Yearly is a one-line .resample("Y").sum() collapse for users who just
want long-term averages.
Repos & how they slot in¶
| Stage | geocatalog | geopatcher | geotoolz | georeader |
|---|---|---|---|---|
| v0 | — | — | — | — |
| v1 | — | global grid iteration (opt) | — | — |
| v2 | catalog scan + bbox queries | grid iteration over cells | Fanout of per-cell reducers | — |
| v2.5 | (reuses satellite_viewer.search) | — (single AOI) | per-scene Operator graph for QA mask | windowed SCL/QA reads |
| v3 | (as v2) | (as v2) | (as v2.5) | (as v2.5) |
Milestones (suggested)¶
- M0 — v0 (shipped): the satellite_viewer AOI preview tool in this PR.
satellite_viewer.search+ Panel / Streamlit / Jupyter subapps. - M1 — design: this folder. Five docs reviewed before more code.
- M2 — v1 prototype: skyfield + numpy, single notebook, 0.5° grid, one sensor. Validates the Zarr schema and the UI hook.
- M3 — v1 full: full sensor list, 0.1° grid, monthly bins.
- M4 — v2 scene-level: catalog scan over 1 year, S2 only, 0.1°.
- M5 — v2 full: extend to all sensors and 3 years.
- M6 — v2.5 AOI pixel-level: per-AOI dashboard reusing
satellite_viewer.searchfor discovery,georeaderfor QA reads.
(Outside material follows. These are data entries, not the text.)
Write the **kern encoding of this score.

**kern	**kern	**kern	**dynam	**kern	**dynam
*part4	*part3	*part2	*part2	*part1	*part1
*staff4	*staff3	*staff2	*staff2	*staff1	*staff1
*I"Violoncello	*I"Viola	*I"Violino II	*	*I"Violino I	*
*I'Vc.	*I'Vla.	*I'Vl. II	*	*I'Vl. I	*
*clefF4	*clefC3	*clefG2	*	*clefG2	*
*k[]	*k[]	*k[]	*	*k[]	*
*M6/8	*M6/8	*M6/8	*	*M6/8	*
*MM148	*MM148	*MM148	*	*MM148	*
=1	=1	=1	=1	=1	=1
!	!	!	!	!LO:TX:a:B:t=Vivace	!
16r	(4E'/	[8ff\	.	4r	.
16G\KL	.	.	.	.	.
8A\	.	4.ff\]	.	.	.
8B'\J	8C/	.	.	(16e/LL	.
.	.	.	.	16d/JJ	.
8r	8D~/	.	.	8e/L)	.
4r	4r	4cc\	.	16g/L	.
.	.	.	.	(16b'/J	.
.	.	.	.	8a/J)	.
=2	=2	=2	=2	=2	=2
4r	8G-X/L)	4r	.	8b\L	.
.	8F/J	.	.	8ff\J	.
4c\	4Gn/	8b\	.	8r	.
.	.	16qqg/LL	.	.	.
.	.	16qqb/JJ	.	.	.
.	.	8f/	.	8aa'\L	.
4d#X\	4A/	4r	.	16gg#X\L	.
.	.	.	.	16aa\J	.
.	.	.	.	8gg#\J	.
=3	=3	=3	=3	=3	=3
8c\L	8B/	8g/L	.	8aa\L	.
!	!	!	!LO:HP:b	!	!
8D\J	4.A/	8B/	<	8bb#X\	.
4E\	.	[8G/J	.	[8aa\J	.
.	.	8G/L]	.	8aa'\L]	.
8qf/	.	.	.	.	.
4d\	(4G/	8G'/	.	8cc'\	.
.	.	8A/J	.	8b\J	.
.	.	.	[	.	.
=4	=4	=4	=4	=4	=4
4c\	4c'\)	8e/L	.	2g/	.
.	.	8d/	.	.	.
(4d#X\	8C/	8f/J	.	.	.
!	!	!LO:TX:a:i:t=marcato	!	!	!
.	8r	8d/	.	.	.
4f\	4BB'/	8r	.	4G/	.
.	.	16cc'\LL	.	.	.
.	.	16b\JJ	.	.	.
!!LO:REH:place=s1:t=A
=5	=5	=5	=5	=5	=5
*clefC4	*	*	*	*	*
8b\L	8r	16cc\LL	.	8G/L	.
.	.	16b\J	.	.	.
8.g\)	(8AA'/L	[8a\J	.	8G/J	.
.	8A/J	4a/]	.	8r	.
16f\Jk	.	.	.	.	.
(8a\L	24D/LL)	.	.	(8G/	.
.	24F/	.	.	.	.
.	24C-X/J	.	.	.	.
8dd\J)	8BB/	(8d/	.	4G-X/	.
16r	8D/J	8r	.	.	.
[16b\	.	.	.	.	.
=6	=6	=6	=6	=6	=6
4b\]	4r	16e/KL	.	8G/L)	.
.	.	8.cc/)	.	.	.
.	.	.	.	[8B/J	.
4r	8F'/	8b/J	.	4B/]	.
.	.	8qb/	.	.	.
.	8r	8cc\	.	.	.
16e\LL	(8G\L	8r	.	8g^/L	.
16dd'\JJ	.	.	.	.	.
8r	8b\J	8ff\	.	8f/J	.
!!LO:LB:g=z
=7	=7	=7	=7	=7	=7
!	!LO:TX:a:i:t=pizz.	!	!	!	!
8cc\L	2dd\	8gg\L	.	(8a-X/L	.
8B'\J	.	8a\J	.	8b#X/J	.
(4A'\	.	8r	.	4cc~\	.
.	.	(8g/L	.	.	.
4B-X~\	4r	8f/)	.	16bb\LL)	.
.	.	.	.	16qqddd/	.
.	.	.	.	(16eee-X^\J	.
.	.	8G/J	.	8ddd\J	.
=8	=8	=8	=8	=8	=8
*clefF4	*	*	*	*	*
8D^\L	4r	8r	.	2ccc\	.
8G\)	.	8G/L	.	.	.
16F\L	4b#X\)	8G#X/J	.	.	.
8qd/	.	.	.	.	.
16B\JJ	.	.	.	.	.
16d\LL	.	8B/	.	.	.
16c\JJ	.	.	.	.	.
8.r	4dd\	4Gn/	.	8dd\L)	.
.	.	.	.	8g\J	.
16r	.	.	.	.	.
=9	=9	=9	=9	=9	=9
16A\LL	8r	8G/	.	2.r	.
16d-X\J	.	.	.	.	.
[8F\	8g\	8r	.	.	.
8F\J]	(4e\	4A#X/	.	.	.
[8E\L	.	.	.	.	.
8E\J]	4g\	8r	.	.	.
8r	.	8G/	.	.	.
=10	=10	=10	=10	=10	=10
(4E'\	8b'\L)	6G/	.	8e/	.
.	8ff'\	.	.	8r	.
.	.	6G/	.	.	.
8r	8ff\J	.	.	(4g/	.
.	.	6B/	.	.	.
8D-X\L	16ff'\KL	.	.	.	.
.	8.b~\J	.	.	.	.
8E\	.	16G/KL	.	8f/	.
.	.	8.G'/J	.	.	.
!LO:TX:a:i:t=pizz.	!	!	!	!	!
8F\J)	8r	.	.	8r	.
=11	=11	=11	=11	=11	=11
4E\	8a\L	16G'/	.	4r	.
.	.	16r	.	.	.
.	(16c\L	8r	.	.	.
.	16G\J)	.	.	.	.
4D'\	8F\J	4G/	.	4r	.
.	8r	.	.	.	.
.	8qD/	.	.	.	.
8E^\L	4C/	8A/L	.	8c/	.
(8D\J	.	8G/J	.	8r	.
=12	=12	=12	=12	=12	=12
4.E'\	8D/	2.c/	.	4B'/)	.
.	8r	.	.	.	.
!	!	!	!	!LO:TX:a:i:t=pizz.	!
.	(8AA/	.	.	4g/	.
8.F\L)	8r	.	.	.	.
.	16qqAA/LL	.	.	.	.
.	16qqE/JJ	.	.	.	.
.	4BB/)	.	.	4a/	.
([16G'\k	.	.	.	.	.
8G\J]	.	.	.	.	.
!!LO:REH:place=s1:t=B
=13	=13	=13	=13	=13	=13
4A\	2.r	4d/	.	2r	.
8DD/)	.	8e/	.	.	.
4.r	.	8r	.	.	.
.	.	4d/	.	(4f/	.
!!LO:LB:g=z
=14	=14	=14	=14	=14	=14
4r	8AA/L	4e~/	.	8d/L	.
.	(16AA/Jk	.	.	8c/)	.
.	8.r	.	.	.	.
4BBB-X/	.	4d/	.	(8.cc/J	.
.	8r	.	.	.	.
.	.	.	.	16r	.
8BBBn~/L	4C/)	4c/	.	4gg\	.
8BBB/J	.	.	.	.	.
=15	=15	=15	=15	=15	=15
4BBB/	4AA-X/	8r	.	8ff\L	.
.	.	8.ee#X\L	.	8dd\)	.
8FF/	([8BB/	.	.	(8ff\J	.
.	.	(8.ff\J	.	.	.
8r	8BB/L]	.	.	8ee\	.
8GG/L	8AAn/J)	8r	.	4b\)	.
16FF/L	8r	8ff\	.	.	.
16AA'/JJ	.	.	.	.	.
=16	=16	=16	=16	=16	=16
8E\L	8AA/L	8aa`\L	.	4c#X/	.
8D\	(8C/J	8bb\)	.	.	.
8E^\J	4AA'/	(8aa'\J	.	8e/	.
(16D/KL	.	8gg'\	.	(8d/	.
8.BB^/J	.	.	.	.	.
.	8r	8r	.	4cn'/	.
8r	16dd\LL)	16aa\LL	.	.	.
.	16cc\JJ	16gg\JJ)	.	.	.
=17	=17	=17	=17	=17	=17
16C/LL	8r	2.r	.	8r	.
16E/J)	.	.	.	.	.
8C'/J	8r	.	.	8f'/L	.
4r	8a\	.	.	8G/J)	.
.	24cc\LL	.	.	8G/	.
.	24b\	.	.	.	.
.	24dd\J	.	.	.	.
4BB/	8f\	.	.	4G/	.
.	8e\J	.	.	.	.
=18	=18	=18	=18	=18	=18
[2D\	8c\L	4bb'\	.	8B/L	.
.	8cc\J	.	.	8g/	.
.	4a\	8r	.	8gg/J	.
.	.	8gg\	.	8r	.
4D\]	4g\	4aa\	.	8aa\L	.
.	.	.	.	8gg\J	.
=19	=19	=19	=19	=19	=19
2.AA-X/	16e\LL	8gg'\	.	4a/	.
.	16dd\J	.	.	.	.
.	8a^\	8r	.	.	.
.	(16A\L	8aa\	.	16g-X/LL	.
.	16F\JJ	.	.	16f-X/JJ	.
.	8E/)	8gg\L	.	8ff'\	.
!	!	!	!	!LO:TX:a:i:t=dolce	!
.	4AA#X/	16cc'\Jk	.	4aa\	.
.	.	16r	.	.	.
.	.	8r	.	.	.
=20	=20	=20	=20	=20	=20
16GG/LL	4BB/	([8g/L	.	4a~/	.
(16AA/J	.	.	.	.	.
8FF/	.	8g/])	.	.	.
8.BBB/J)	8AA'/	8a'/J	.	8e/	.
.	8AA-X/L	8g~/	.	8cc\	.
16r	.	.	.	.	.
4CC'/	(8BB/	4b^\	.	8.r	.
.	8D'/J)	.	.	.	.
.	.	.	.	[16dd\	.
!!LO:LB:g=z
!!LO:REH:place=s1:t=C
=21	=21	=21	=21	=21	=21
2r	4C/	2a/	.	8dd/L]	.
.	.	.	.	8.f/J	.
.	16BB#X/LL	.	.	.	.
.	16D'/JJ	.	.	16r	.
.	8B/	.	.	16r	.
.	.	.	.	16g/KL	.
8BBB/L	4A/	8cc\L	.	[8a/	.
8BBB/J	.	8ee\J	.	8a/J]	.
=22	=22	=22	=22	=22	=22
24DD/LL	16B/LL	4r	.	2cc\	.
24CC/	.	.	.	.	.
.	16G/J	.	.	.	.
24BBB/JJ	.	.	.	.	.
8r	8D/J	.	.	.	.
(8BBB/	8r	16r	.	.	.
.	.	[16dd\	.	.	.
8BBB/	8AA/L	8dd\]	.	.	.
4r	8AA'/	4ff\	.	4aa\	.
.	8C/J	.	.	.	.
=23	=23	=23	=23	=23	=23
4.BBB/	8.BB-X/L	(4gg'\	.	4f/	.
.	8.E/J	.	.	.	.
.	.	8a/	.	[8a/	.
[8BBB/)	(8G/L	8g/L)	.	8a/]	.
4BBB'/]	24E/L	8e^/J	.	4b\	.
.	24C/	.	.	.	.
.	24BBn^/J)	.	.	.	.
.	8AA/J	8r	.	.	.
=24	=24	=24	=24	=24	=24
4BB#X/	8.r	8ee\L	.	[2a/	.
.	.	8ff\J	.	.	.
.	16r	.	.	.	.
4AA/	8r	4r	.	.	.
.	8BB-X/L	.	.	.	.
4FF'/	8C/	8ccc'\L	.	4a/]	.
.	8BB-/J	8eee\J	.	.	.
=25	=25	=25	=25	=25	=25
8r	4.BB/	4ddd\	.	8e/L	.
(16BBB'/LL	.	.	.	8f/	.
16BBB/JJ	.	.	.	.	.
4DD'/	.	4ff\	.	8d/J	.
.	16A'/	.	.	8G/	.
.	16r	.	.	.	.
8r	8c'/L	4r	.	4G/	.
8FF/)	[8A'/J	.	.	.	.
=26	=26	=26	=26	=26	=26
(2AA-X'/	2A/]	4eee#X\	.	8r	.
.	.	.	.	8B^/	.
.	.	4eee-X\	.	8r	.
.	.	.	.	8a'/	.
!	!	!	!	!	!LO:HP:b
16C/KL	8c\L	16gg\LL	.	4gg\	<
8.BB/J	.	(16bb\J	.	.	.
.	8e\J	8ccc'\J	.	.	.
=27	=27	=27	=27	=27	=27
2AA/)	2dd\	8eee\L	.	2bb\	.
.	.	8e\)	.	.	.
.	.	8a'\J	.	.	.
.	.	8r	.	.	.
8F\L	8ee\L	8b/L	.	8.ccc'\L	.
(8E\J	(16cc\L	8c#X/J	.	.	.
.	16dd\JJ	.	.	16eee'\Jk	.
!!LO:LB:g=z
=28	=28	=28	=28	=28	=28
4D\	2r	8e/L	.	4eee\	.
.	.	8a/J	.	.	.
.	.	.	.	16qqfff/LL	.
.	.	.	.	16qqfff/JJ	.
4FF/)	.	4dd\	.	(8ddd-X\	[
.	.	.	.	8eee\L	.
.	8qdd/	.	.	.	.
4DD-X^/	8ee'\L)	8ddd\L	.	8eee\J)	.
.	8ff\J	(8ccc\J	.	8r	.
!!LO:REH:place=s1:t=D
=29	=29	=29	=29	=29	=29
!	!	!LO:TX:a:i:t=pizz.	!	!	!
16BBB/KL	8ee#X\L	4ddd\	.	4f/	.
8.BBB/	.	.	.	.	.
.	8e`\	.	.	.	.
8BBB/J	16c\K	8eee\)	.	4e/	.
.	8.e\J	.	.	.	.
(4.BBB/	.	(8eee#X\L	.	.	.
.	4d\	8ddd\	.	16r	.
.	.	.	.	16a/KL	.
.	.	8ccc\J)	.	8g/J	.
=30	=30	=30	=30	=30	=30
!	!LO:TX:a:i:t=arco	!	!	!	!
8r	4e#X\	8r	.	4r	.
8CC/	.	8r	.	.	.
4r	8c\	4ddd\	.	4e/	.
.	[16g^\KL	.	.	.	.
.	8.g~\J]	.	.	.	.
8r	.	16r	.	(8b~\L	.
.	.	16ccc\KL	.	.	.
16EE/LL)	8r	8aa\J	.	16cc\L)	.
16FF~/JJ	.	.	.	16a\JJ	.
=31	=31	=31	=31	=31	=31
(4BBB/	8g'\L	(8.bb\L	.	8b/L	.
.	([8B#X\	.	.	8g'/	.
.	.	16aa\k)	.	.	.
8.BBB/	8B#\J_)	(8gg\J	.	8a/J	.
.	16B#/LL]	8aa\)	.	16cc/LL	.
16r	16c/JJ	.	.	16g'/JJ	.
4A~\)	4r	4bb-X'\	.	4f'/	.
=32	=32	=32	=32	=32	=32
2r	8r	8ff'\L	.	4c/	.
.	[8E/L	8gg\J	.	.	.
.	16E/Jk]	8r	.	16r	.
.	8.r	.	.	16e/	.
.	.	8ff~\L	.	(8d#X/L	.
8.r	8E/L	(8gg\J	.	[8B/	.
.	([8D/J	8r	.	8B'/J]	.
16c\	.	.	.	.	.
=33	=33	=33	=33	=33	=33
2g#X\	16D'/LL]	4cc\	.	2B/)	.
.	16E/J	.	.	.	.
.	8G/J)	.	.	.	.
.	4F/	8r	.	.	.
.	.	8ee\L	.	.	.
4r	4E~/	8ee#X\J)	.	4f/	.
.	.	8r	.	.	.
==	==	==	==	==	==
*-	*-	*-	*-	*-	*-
Single sensor first (S2). - M7 — v3 global pixel-level: same operators batched over the global grid; sized for a cluster job.
- M8 — UI: notebook + Panel/Streamlit dashboard reading the Zarr, with the v0 / v2.5 AOI panels as separate tabs.
Files in this folder¶
v0_aoi_preview.md— AOI preview tool (shipped).v1_analytical.md— orbit-mechanics version.v2_data_driven_scene_level.md— catalog + scene-level cloud.v2_5_pixel_level.md— per-AOI pixel-level via georeader.v3_pixel_level_global.md— v2.5 scaled to the whole globe.v4_coverage_planner.md— available / acquired / gap coverage dashboard (global heatmap + AOI drill-down), tasking hook future-flagged.v4_coverage_planner_api.md— v4 implementation spec: module API, type signatures, and demos (build pipeline + both apps) grounded in the real geocatalog API, with the Acquired layer as a generic PostGIS read (.envcreds).